When the business unit poses these and similar questions, they create a dialogue that maintains a connection with the main priorities of the corporate office. Even if a terse reply is given — for instance, go out there and make money — even this acts as a guide; adopt any strategy you want, just make sure it hits financial targets.

The authors also offer case studies of top-down common value propositions, bottom-up approaches, and a couple of very interesting hybrid examples that demonstrate the flexibility possible in the development of a scorecard, as long as all parties are willing. The authors really demonstrate that, if there are rules, those rules have to be broken to adapt to the uniqueness of each organization.

Boards and beyond

Kaplan and Norton’s discussion of using the Balanced Scorecard in Board governance is something that CMA Canada has explored and started to put into practice. The chapter that the authors provide on the subject offers a very useful explanation of how this can work, and how communicating some of the key information in the corporate scorecard to investors and analysts can improve organizational alignment with these groups.

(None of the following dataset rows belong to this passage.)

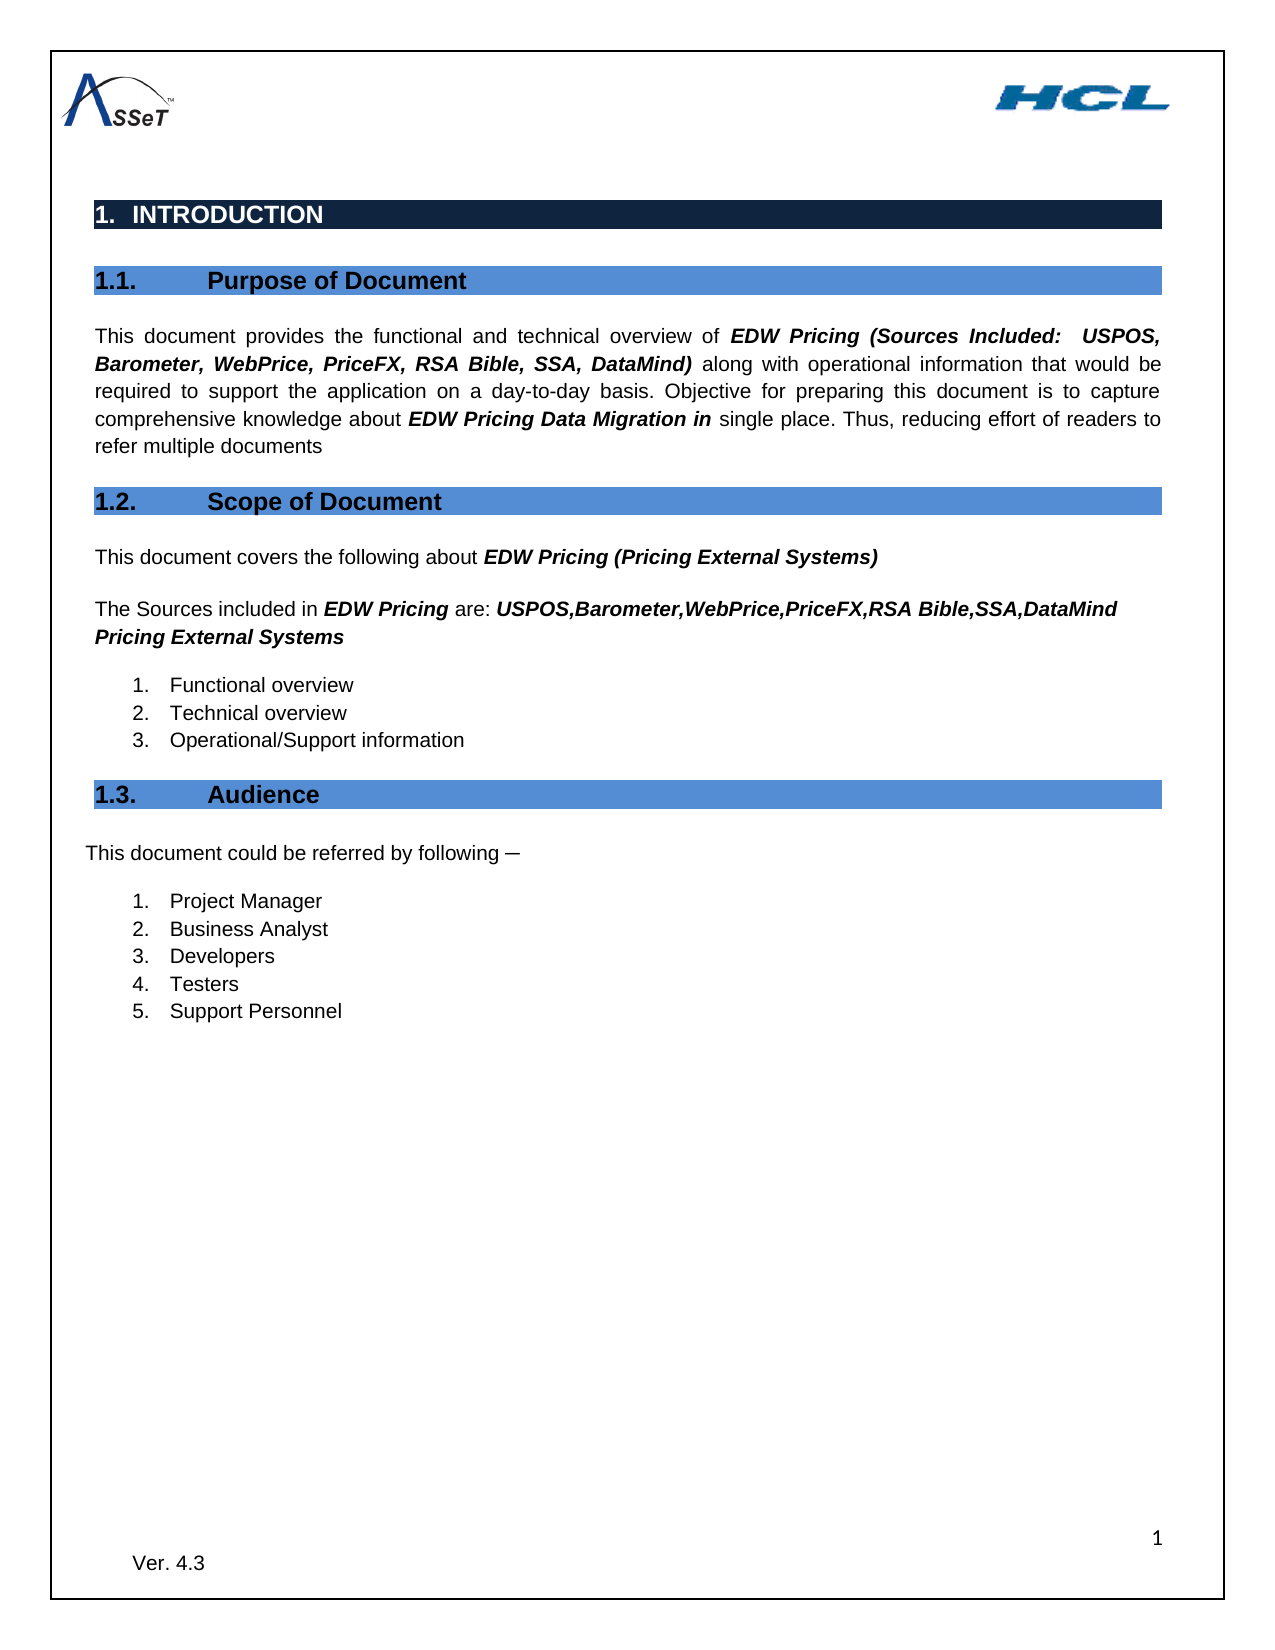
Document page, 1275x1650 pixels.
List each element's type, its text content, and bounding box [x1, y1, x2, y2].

text Audience [94, 780, 1162, 809]
text The Sources included in EDW Pricing are: USPOS,Barometer,WebPrice,PriceFX,RSA Bible,SSA,DataMind Pricing External Systems [94, 597, 1162, 648]
text This document provides the functional and technical overview of EDW Pricing (Sources Included: USPOS, Barometer, WebPrice, PriceFX, RSA Bible, SSA, DataMind) along with operational information that would be required to support the application on a day-to-day basis. Objective for preparing this document is to capture comprehensive knowledge about EDW Pricing Data Migration in single place. Thus, reducing effort of readers to refer multiple documents [94, 324, 1162, 458]
list Support Personnel [132, 999, 1162, 1023]
text This document covers the following about EDW Pricing (Pricing External Systems) [94, 544, 1162, 568]
text This document could be referred by following ─ [85, 841, 1162, 865]
list Testers [132, 972, 1162, 996]
list Business Analyst [132, 917, 1162, 941]
text Purpose of Document [94, 266, 1162, 295]
list Developers [132, 944, 1162, 968]
picture [55, 68, 184, 132]
subtitle INTRODUCTION [94, 200, 1162, 229]
list Project Manager [132, 889, 1162, 913]
list Functional overview [132, 673, 1162, 697]
list Operational/Support information [132, 728, 1162, 752]
picture [988, 76, 1176, 116]
list Technical overview [132, 700, 1162, 724]
text Scope of Document [94, 487, 1162, 515]
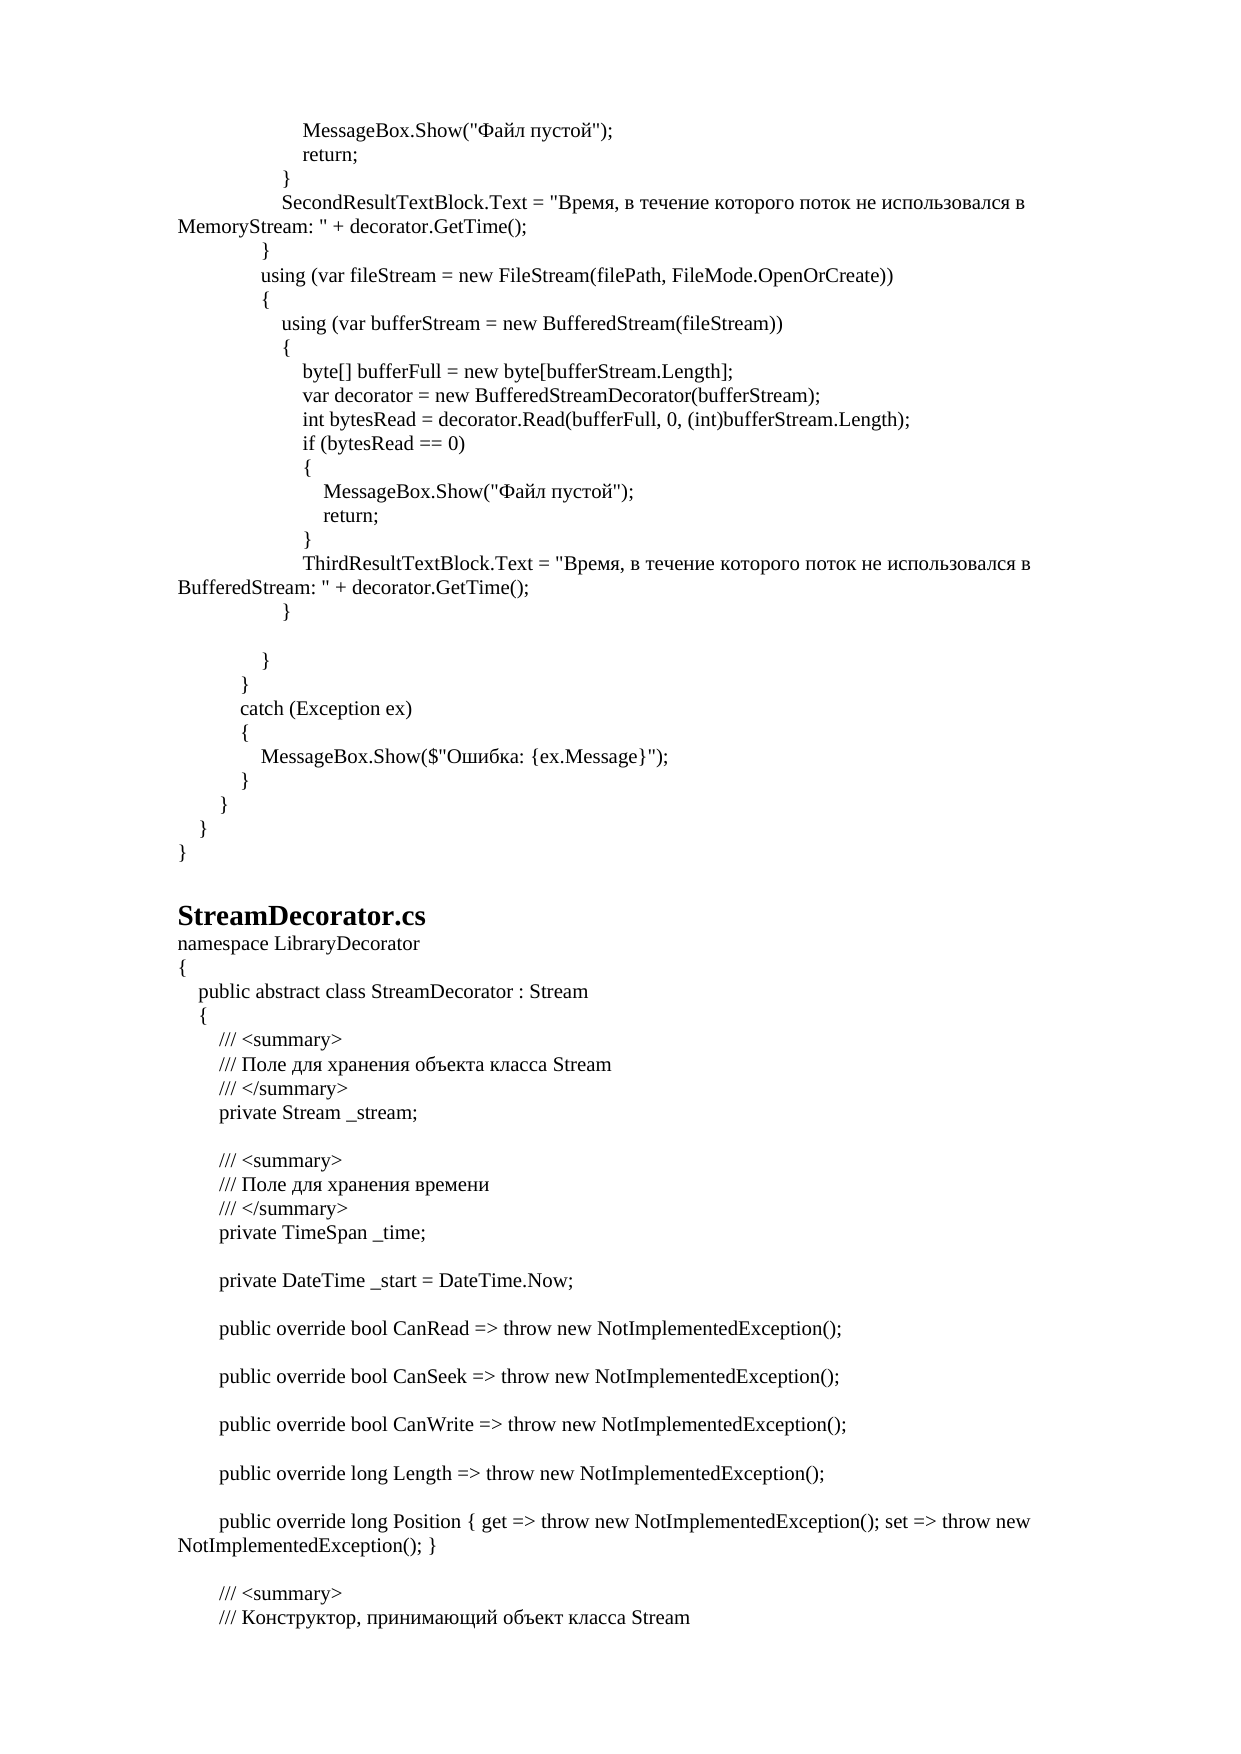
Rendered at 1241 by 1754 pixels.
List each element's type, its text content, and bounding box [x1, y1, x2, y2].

text ThirdResultTextBlock.Text = "Время, в течение которого поток не использовался в BufferedStream: " + decorator.GetTime(); [177, 551, 1152, 599]
text /// <summary> [177, 1148, 1152, 1172]
text { [177, 455, 1152, 479]
text public override bool CanRead => throw new NotImplementedException(); [177, 1316, 1152, 1340]
text using (var bufferStream = new BufferedStream(fileStream)) [177, 311, 1152, 335]
text /// </summary> [177, 1076, 1152, 1099]
text /// Поле для хранения времени [177, 1172, 1152, 1196]
text { [177, 955, 1152, 979]
text } [177, 166, 1152, 190]
text } [177, 527, 1152, 551]
text catch (Exception ex) [177, 696, 1152, 720]
text using (var fileStream = new FileStream(filePath, FileMode.OpenOrCreate)) [177, 262, 1152, 287]
text /// Конструктор, принимающий объект класса Stream [177, 1605, 1152, 1629]
text { [177, 335, 1152, 359]
text } [177, 792, 1152, 816]
text public override long Length => throw new NotImplementedException(); [177, 1461, 1152, 1484]
text } [177, 647, 1152, 672]
text private TimeSpan _time; [177, 1220, 1152, 1244]
text } [177, 816, 1152, 840]
text private DateTime _start = DateTime.Now; [177, 1268, 1152, 1292]
text { [177, 720, 1152, 744]
text byte[] bufferFull = new byte[bufferStream.Length]; [177, 359, 1152, 383]
text /// Поле для хранения объекта класса Stream [177, 1051, 1152, 1076]
text public override bool CanWrite => throw new NotImplementedException(); [177, 1412, 1152, 1436]
text /// </summary> [177, 1196, 1152, 1220]
text SecondResultTextBlock.Text = "Время, в течение которого поток не использовался в MemoryStream: " + decorator.GetTime(); [177, 190, 1152, 238]
text { [177, 287, 1152, 311]
text private Stream _stream; [177, 1099, 1152, 1124]
text StreamDecorator.cs [177, 898, 1152, 931]
text MessageBox.Show("Файл пустой"); [177, 479, 1152, 503]
text public override long Position { get => throw new NotImplementedException(); set => throw new NotImplementedException(); } [177, 1509, 1152, 1557]
text public override bool CanSeek => throw new NotImplementedException(); [177, 1364, 1152, 1388]
text public abstract class StreamDecorator : Stream [177, 979, 1152, 1003]
text MessageBox.Show($"Ошибка: {ex.Message}"); [177, 744, 1152, 768]
text } [177, 840, 1152, 864]
text } [177, 238, 1152, 262]
text int bytesRead = decorator.Read(bufferFull, 0, (int)bufferStream.Length); [177, 407, 1152, 431]
text /// <summary> [177, 1581, 1152, 1605]
text return; [177, 503, 1152, 527]
text } [177, 599, 1152, 623]
text MessageBox.Show("Файл пустой"); [177, 118, 1152, 142]
text { [177, 1003, 1152, 1027]
text if (bytesRead == 0) [177, 431, 1152, 455]
text /// <summary> [177, 1027, 1152, 1051]
text return; [177, 142, 1152, 166]
text namespace LibraryDecorator [177, 931, 1152, 955]
text } [177, 672, 1152, 696]
text } [177, 768, 1152, 792]
text var decorator = new BufferedStreamDecorator(bufferStream); [177, 383, 1152, 407]
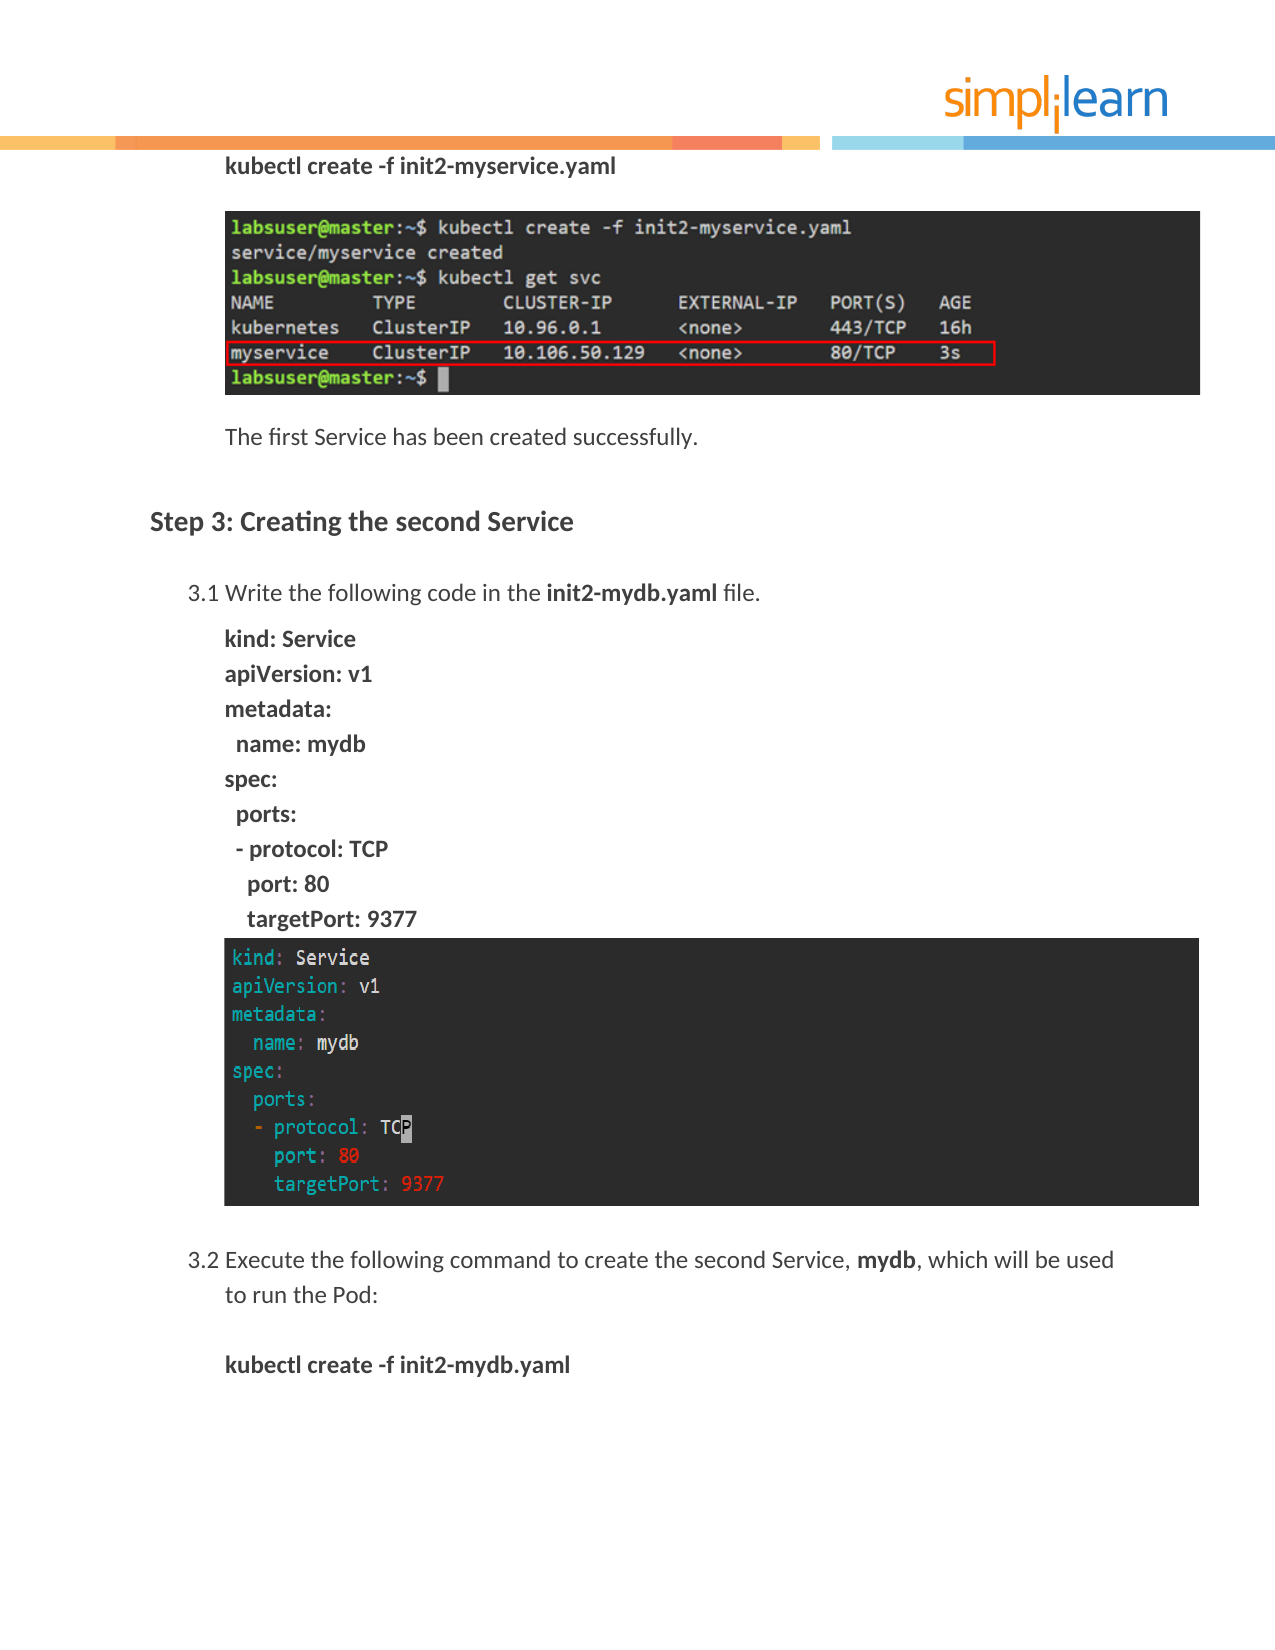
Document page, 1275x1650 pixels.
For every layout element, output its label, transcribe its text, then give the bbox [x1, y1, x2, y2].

list kubectl create -f init2-mydb.yaml [225, 1349, 1125, 1380]
list ports: [224, 798, 1125, 828]
list kind: Service [224, 623, 1125, 653]
list name: mydb [224, 728, 1125, 758]
picture [225, 211, 1200, 395]
picture [224, 938, 1199, 1206]
picture [0, 75, 1275, 150]
text Step 3: Creating the second Service [150, 503, 1125, 539]
list metadata: [224, 693, 1125, 723]
list Write the following code in the init2-mydb.yaml file. [187, 577, 1125, 608]
list The first Service has been created successfully. [225, 421, 1125, 452]
list apiVersion: v1 [224, 658, 1125, 688]
list Execute the following command to create the second Service, mydb, which will be used to run the Pod: [187, 1244, 1125, 1310]
list kubectl create -f init2-myservice.yaml [225, 150, 1125, 181]
list spec: [224, 763, 1125, 793]
list port: 80 [224, 868, 1125, 898]
list targetPort: 9377 [224, 903, 1125, 933]
list - protocol: TCP [224, 833, 1125, 863]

The final component in an alignment program, according to Kaplan and Norton, is for the enterprise to build scorecards with their strategic external partners — key suppliers, customers and alliances. Through these scorecards, the two entities can reach a consensus about the objectives for the relationship, and create a greater sense of trust. It also creates explicit measures to monitor the effectiveness of the interorganizational performance.

As the authors explain, the successful execution of strategy requires the successful alignment of four components: the strategy, the organization, the employees, and the management systems. When all of these alignment components are effectively managed, it’s a recipe for success. Strategy is at the centre of the management system; when strategy is clearly defined, the management process can be designed to create alignment. Alignment, the book, is an effective guide to taking the concepts of the Balanced Scorecard further into an organization’s culture. The case studies and supporting documents, including scorecards and strategy maps, offer effective templates for organizations that are beginning a new phase of their scorecarding journey.

Robert Colman is the editor-in-chief of CMA Management.